Senin, 19 September 2016

Orang Belanda dan Orang Indonesia Memang Beda Prinsip

Orang Belanda rata-rata tidak memiliki keluarga sebesar orang Indonesia. Orang Belanda harus hidup sendirian tanpa suku, tanpa saudara, tanpa pengurus RT, tanpa jemaat gereja atau mesjid atau keluarga yang sedekat atau seakrab keluarga orang Indonesia.

Orang tua Belanda siapkan anak bule mereka untuk kehidupan individualis. Agar anak-anak bisa berhasil dalam kehidupan mereka, mereka sejak usia dini sudah diajari menghadapi berbagai situasi dan tantangan dengan norma sangat praktis dan bermanfaat yang diajari orang tua sejak kecil.

Orang Indonesia dikirim ke pak Kiayi atau ustadz di mana mereka disuruh menghafal banyak ayat. Di sekolah mereka diajari bahasa Inggris bertahun-tahun namun jarang mereka bisa berbicara dengan lancar. Pendidikan di Indonesia berdasar menghafal saja. Murid Indonesia bisa jadi pintar sekali kalau mereka pandai menghafal.

Sumber Rezeki berbeda
Di Belanda anak-anak diajari meraih prestasi sendiri, berdasar prinsip yang bermanfaat, tanpa bantuan siapa-siapa. Sedangkan di Indonesia, rezeki pasti jalan melalui teman, dukun, tetangga, paman, saudara sepupuk, keponakan, rekan kerja, atau fulus.


Prinsip/hafalan yang disebut pedoman hidup sudah puluhan tahun tidak berperan lagi sebagai pedoman hidup. Anak Indonesia mulai mengidap skizofrenia. Pada suatu hari raya di Surabaya saya diundang sebuah halal bihalal di kantor Mahkamah Militer III/12.

Yang diundang sebagai penceramah adalah seorang Mayor Polisi yang tiba di kantor pengadilan militer dengan sebuah Mitsubishi Lancer. Gaji seorang Mayor saat itu 500.000 dan standar gaji itu diketahui umum di kalangan ABRI.

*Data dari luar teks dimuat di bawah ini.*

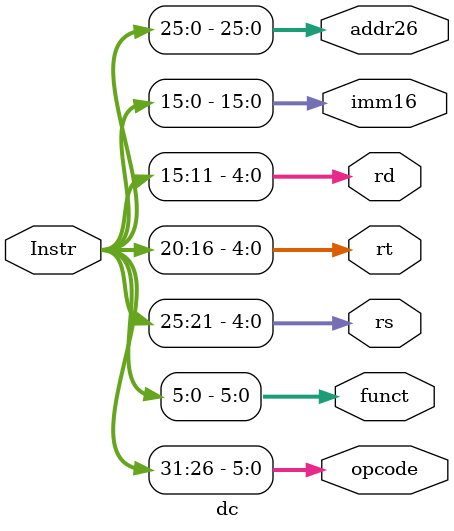
<source format=v>
`timescale 1ns / 1ps
module dc(
    input [31:0] Instr,
    output [5:0] opcode,
    output [5:0] funct,
    output [4:0] rs,
    output [4:0] rt,
    output [4:0] rd,
    output [15:0] imm16,
    output [25:0] addr26
    );
	 
	assign opcode = Instr[31:26];
	assign funct = Instr[5:0];
	assign rs = Instr[25:21];
	assign rt = Instr[20:16];
	assign rd = Instr[15:11];
	assign imm16 = Instr[15:0];
	assign addr26 = Instr[25:0];
	//ÒëÂë
	
endmodule

</source>
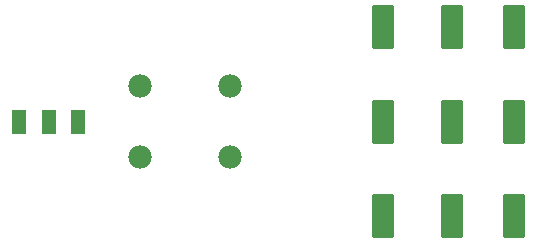
<source format=gbs>
G04 Layer: BottomSolderMaskLayer*
G04 EasyEDA v6.5.40, 2024-08-21 00:56:45*
G04 a67cddfb3fce44daa9051d46cbbcc19f,10*
G04 Gerber Generator version 0.2*
G04 Scale: 100 percent, Rotated: No, Reflected: No *
G04 Dimensions in millimeters *
G04 leading zeros omitted , absolute positions ,4 integer and 5 decimal *
%FSLAX45Y45*%
%MOMM*%

%AMMACRO1*1,1,$1,$2,$3*1,1,$1,$4,$5*1,1,$1,0-$2,0-$3*1,1,$1,0-$4,0-$5*20,1,$1,$2,$3,$4,$5,0*20,1,$1,$4,$5,0-$2,0-$3,0*20,1,$1,0-$2,0-$3,0-$4,0-$5,0*20,1,$1,0-$4,0-$5,$2,$3,0*4,1,4,$2,$3,$4,$5,0-$2,0-$3,0-$4,0-$5,$2,$3,0*%
%ADD10C,1.9812*%
%ADD11MACRO1,0.2032X0.85X-1.75X-0.85X-1.75*%
%ADD12MACRO1,0.1016X-0.5X1X0.5X1*%

%LPD*%
D10*
G01*
X1118996Y1299997D03*
G01*
X1880996Y1299997D03*
G01*
X1118996Y699998D03*
G01*
X1880996Y699998D03*
D11*
G01*
X3179992Y999999D03*
G01*
X3759991Y999999D03*
G01*
X4289990Y999999D03*
G01*
X3179992Y200000D03*
G01*
X3759991Y200000D03*
G01*
X4289990Y200000D03*
G01*
X3179992Y1800099D03*
G01*
X3759991Y1800099D03*
G01*
X4289990Y1800099D03*
D12*
G01*
X99999Y999997D03*
G01*
X349999Y999997D03*
G01*
X599998Y999997D03*
M02*

</source>
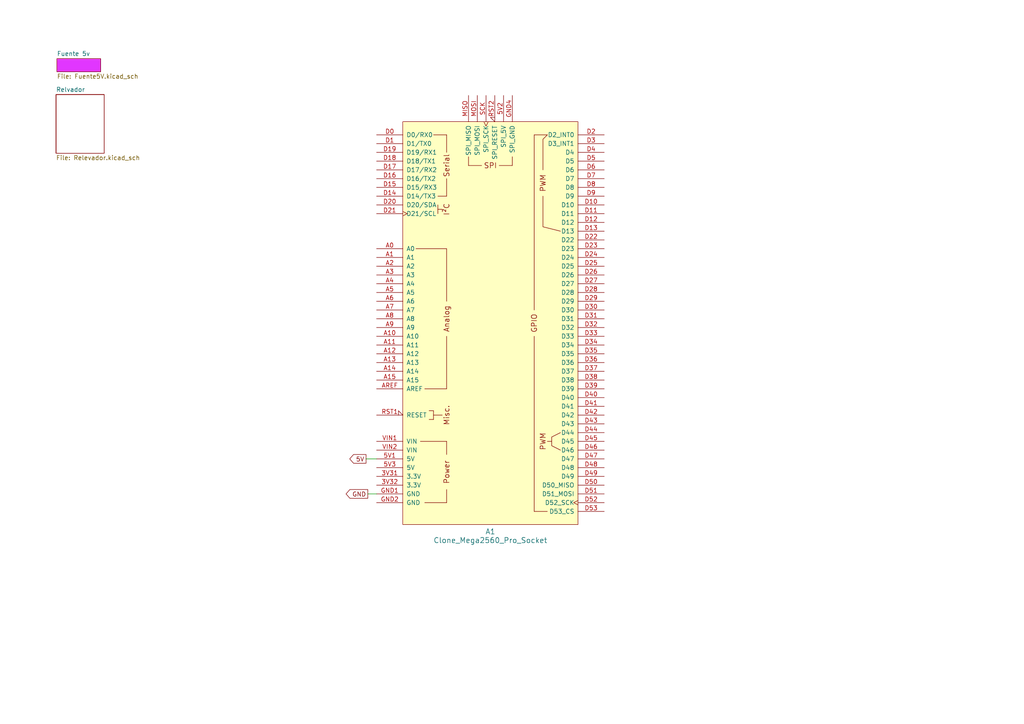
<source format=kicad_sch>
(kicad_sch (version 20230121) (generator eeschema)

  (uuid 8147067b-5845-4831-8ba1-364ec5fe594c)

  (paper "A4")

  


  (wire (pts (xy 106.172 133.096) (xy 109.22 133.096))
    (stroke (width 0) (type default))
    (uuid 21677f15-9e5f-46d8-8d9e-a6a3a3940d7d)
  )
  (wire (pts (xy 106.68 143.256) (xy 109.22 143.256))
    (stroke (width 0) (type default))
    (uuid 2871efa5-5458-4c06-9e9d-185180e43a0c)
  )

  (global_label "5V" (shape output) (at 106.172 133.096 180) (fields_autoplaced)
    (effects (font (size 1.27 1.27)) (justify right))
    (uuid 647677d6-8a42-43fd-a7ec-2b2c27b8f868)
    (property "Intersheetrefs" "${INTERSHEET_REFS}" (at 100.9681 133.096 0)
      (effects (font (size 1.27 1.27)) (justify right) hide)
    )
  )
  (global_label "GND" (shape output) (at 106.68 143.256 180) (fields_autoplaced)
    (effects (font (size 1.27 1.27)) (justify right))
    (uuid ee6e04a0-40ad-405c-8c11-fdf255cf34df)
    (property "Intersheetrefs" "${INTERSHEET_REFS}" (at 99.9037 143.256 0)
      (effects (font (size 1.27 1.27)) (justify right) hide)
    )
  )

  (symbol (lib_id "arduino-library:Clone_Mega2560_Pro_Socket") (at 142.24 93.726 0) (unit 1)
    (in_bom yes) (on_board yes) (dnp no) (fields_autoplaced)
    (uuid 5d515833-7ff9-42ec-8ed1-de5e38945356)
    (property "Reference" "A1" (at 142.24 154.178 0)
      (effects (font (size 1.524 1.524)))
    )
    (property "Value" "Clone_Mega2560_Pro_Socket" (at 142.24 156.718 0)
      (effects (font (size 1.524 1.524)))
    )
    (property "Footprint" "PCM_arduino-library:Clone_Mega2560_Pro_Socket" (at 142.24 167.386 0)
      (effects (font (size 1.524 1.524)) hide)
    )
    (property "Datasheet" "https://www.pcboard.ca/mega-2560-pro" (at 142.24 163.576 0)
      (effects (font (size 1.524 1.524)) hide)
    )
    (pin "3V31" (uuid 6808482b-bcc2-43b2-a1e2-deff2f8fc439))
    (pin "3V32" (uuid 28945aaf-8572-4de6-b366-18c12bf4db30))
    (pin "5V1" (uuid 6ea7573f-f283-4ff2-8610-3ed23004e63c))
    (pin "5V2" (uuid fa6cd236-5bff-42ac-a605-59002c76451c))
    (pin "5V3" (uuid e55669d4-e02f-4f0a-81a4-d7d167d674bc))
    (pin "A0" (uuid 2bf231e6-35fd-48b7-9799-166f28ef7fad))
    (pin "A1" (uuid e0d11321-75da-47c1-bb74-b4b84991c021))
    (pin "A10" (uuid 8476be5f-1f8e-4062-a221-f5784ec944b1))
    (pin "A11" (uuid c7cd9ce6-6df7-4023-b788-053a8a8a228b))
    (pin "A12" (uuid 9c432fcc-0f74-42f8-8d45-86ceeda03b15))
    (pin "A13" (uuid d71b8978-449d-4513-9e6d-bd9deacd1d76))
    (pin "A14" (uuid 55df0094-af0e-439d-a0b8-1b4aa2f1a62a))
    (pin "A15" (uuid 84f54df1-edb4-4324-90d1-810a7c68a0ac))
    (pin "A2" (uuid a0901037-8f74-4ee8-96de-33996e54cce7))
    (pin "A3" (uuid d5194076-9ea0-4946-bea7-c1504b3d6501))
    (pin "A4" (uuid 91c2a467-e96c-4f6a-846e-73c8fcdca1df))
    (pin "A5" (uuid 254f4f72-9256-471c-98a7-cc02332fc023))
    (pin "A6" (uuid fe845c98-20e7-4507-977a-52498a8652ff))
    (pin "A7" (uuid e6e19993-511a-4d9a-ae3a-680382fd80a5))
    (pin "A8" (uuid 812d650a-9dfe-48e9-b418-ee767214d75e))
    (pin "A9" (uuid 9015dd25-127a-46f0-9df2-484b51aa1ddc))
    (pin "AREF" (uuid 1e28e921-87c0-47b7-8c6a-6cc90ab911ad))
    (pin "D0" (uuid 949370bb-0337-48b3-a3ac-f881f53cd413))
    (pin "D1" (uuid 7df6cbce-751d-42bf-9eca-1be98e0878ce))
    (pin "D10" (uuid 8d9c6111-6622-42ec-abed-deb89d0d4dcc))
    (pin "D11" (uuid df7c724f-dc38-4532-92d2-595f593a59c9))
    (pin "D12" (uuid 3befe5c6-b95d-4de8-b938-c14232e4343f))
    (pin "D13" (uuid ff575aba-f0da-4879-9904-9c2c9bbd7216))
    (pin "D14" (uuid 125c4725-3772-4ced-9d8a-56e7a8e0a367))
    (pin "D15" (uuid fc522c32-a1ac-497f-a51d-b05dc1253fff))
    (pin "D16" (uuid 928a4a28-bacf-483a-9f5d-985acf01be83))
    (pin "D17" (uuid b1cad8c2-b3b3-4ace-8256-f8581f43dc61))
    (pin "D18" (uuid 9209de1e-d82d-4f15-b378-5e66a197ca46))
    (pin "D19" (uuid ba610a13-ef8a-4756-a99f-e40c62b1881b))
    (pin "D2" (uuid 25393410-a238-4463-a275-d131080dcef2))
    (pin "D20" (uuid b06c8a15-d7a2-4428-baf3-9536f96fc625))
    (pin "D21" (uuid 6bd414dd-80a0-4f77-becf-e4f00949b82c))
    (pin "D22" (uuid 8bd9e67f-f6a5-4db8-94ac-5bf6773d0d15))
    (pin "D23" (uuid e75890f2-1e99-476e-a0ff-4efd334a0eec))
    (pin "D24" (uuid 599fd22a-274d-426f-9f1d-c7046aad7209))
    (pin "D25" (uuid 91c61119-4c8e-4e4c-9095-112995542ca4))
    (pin "D26" (uuid af0ea10b-f4b7-450e-b8ab-89ddd021e30c))
    (pin "D27" (uuid 78413c22-238a-439a-92fb-5d8c2c42e7d8))
    (pin "D28" (uuid 6cde4be9-c031-4dca-bfad-397b525076aa))
    (pin "D29" (uuid 16566d47-5f3c-4e98-a35c-c0391b89150d))
    (pin "D3" (uuid cb823d7a-d9e2-45c7-a5d3-2e60b4763b4c))
    (pin "D30" (uuid 8ad4a528-ee46-4e5e-a4d3-45a0435b1021))
    (pin "D31" (uuid 8a84dd1a-18e3-446e-980c-1cccb21188f0))
    (pin "D32" (uuid 54643f3e-08ae-49c6-9c0e-3b59095a5f3f))
    (pin "D33" (uuid 1dff9cb3-bef8-4b74-8cd1-e334ae68b46b))
    (pin "D34" (uuid 7c19c915-d1ba-40ab-b47e-7ce6cd231c8f))
    (pin "D35" (uuid dc104c42-0a9b-4e72-b52a-eccedc8d4b43))
    (pin "D36" (uuid bf9f3fba-7b65-4a1d-9304-5206fc09b48a))
    (pin "D37" (uuid ff1e9e11-5f19-400d-a525-c814669012b6))
    (pin "D38" (uuid 976e7a62-0c0d-4abc-8446-916b88085d08))
    (pin "D39" (uuid 042715b6-abe8-4f13-81d6-7113a54c4980))
    (pin "D4" (uuid f8b9d7d7-da92-4dfb-8ac9-595538a2800e))
    (pin "D40" (uuid 969bcd49-4336-4583-9dfd-d7c490149a85))
    (pin "D41" (uuid eb357c37-d68b-4f37-ba64-56a5e98323ca))
    (pin "D42" (uuid 2a5a9f49-d3fb-48f2-a806-e82f13d1e557))
    (pin "D43" (uuid 93d33128-de84-4543-8cfb-25567dcc0d43))
    (pin "D44" (uuid 4ac1f0bb-a3d6-44f9-a8d0-191ba8c7f225))
    (pin "D45" (uuid e81171cd-c1b3-4fb4-b14e-6f7bfab2a57b))
    (pin "D46" (uuid 70429d92-7868-49ba-b28f-8ccda5ef870e))
    (pin "D47" (uuid 9f1b1769-1c39-4b92-a836-80e2aa7410c9))
    (pin "D48" (uuid 5be08445-c84d-40e7-ad0b-65e10b943213))
    (pin "D49" (uuid 54d03b23-e3c1-4202-998a-9b373b6dad57))
    (pin "D5" (uuid 77280359-8b95-4523-afb2-248b234cc93a))
    (pin "D50" (uuid e9f42ae1-2aca-4241-8841-dd33b57870ff))
    (pin "D51" (uuid 7b6bfcb2-2c63-4148-9314-3ff2d7f1b138))
    (pin "D52" (uuid 9f87ba57-87d9-4969-8ba2-7bd0ecae31b1))
    (pin "D53" (uuid 1b73250b-3c78-4da8-9c3c-a00b4e56b5c6))
    (pin "D6" (uuid acda74ab-6f52-42d3-9841-64ce85e8e802))
    (pin "D7" (uuid 44bddae3-b4a2-4bde-9e3a-40adbdeb011f))
    (pin "D8" (uuid 9c3ba3d7-333f-4f93-be3a-62233833905b))
    (pin "D9" (uuid 213a9845-0800-41bb-90da-d345afcdb26c))
    (pin "GND1" (uuid ebb05cca-cc4c-43c5-ae8f-a7cd1f526420))
    (pin "GND2" (uuid 40226efd-6942-414c-8650-eb2e19c75ab2))
    (pin "GND4" (uuid 83bed429-0b60-4fc7-9322-ef8518c9e686))
    (pin "MISO" (uuid a6232e9f-f563-44ac-9af4-55ee1fa1af9b))
    (pin "MOSI" (uuid fcdef0e1-f0f6-42bd-97ff-a9b43f6b320d))
    (pin "RST1" (uuid fab61836-e4f0-4d1d-8933-08dd614f35ff))
    (pin "RST2" (uuid 0e2b6c38-f26f-4850-bfa6-0c4f0655ccbc))
    (pin "SCK" (uuid f3e3dd37-c08f-4ca1-b361-074fa1957e1d))
    (pin "VIN1" (uuid 974a6694-16b4-4a1c-abe7-9e29c69ea302))
    (pin "VIN2" (uuid 2b474d9c-4d6b-4c81-9513-e4d833eb4bc7))
    (instances
      (project "ER-PROMEGA-SHIELD"
        (path "/8147067b-5845-4831-8ba1-364ec5fe594c"
          (reference "A1") (unit 1)
        )
      )
    )
  )

  (sheet (at 16.256 27.432) (size 13.97 17.018) (fields_autoplaced)
    (stroke (width 0.1524) (type solid))
    (fill (color 0 0 0 0.0000))
    (uuid 4fd23662-bc02-400a-9352-be1f3c09ed5b)
    (property "Sheetname" "Relvador" (at 16.256 26.7204 0)
      (effects (font (size 1.27 1.27)) (justify left bottom))
    )
    (property "Sheetfile" "Relevador.kicad_sch" (at 16.256 45.0346 0)
      (effects (font (size 1.27 1.27)) (justify left top))
    )
    (instances
      (project "ER-PROMEGA-SHIELD"
        (path "/8147067b-5845-4831-8ba1-364ec5fe594c" (page "3"))
      )
    )
  )

  (sheet (at 16.51 17.018) (size 12.7 3.81) (fields_autoplaced)
    (stroke (width 0.1524) (type solid))
    (fill (color 225 54 255 1.0000))
    (uuid 5356d373-8a97-48f5-aa7a-74c7e25ebf78)
    (property "Sheetname" "Fuente 5v" (at 16.51 16.3064 0)
      (effects (font (size 1.27 1.27)) (justify left bottom))
    )
    (property "Sheetfile" "Fuente5V.kicad_sch" (at 16.51 21.4126 0)
      (effects (font (size 1.27 1.27)) (justify left top))
    )
    (instances
      (project "ER-PROMEGA-SHIELD"
        (path "/8147067b-5845-4831-8ba1-364ec5fe594c" (page "2"))
      )
    )
  )

  (sheet_instances
    (path "/" (page "1"))
  )
)

</source>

Saya berdiri di samping kolonel Hudoyo yang saat itu menjabat sebagai hakim militer tinggi dan berdua kami saksikan kedatangan sang Mayor. Pada saat saya tanya apakah sang Mayor memang rajin nabung sampai mampu beli mobil kinclong itu. Kolonel Hudoyo tidak mampu menahan ketawa sambil air mata berliang di pipi beliau. Lantas dia memberitahu bahwa sang Mayor punya jabatan yang basah.

Anak Indonesia disuruh menghafal Quran, Pancasila, dan kewiraan untuk Mahasiswa namun saat mereka pulang mereka melihat hasil korupsi, hasil amplop, dan hasil networking orang tua yang tidak bisa memberi pegangan atau pedoman hidup yang melebihi hafalan yang berbunyi kosong. Makanya perlu mencermati peran agama di Indonesia. Bukan agama yang dilihat tetapi fungsi sosial. Agama sebagai kendaraan.

Kalau kita mengutip hafalan dari mesjid pada tepat waktu dengan gaya, intonasi dan logat yang tepat, kita akan dinilai orang alim. Apalagi kalau pakai baju dari Timur Tengah, waduh, alim sekali! Makanya puluhan ribu kiayi, ustadz, ulama dan imam tidak akan bisa perbaiki rakyat. Revolusi mental pasti gagal!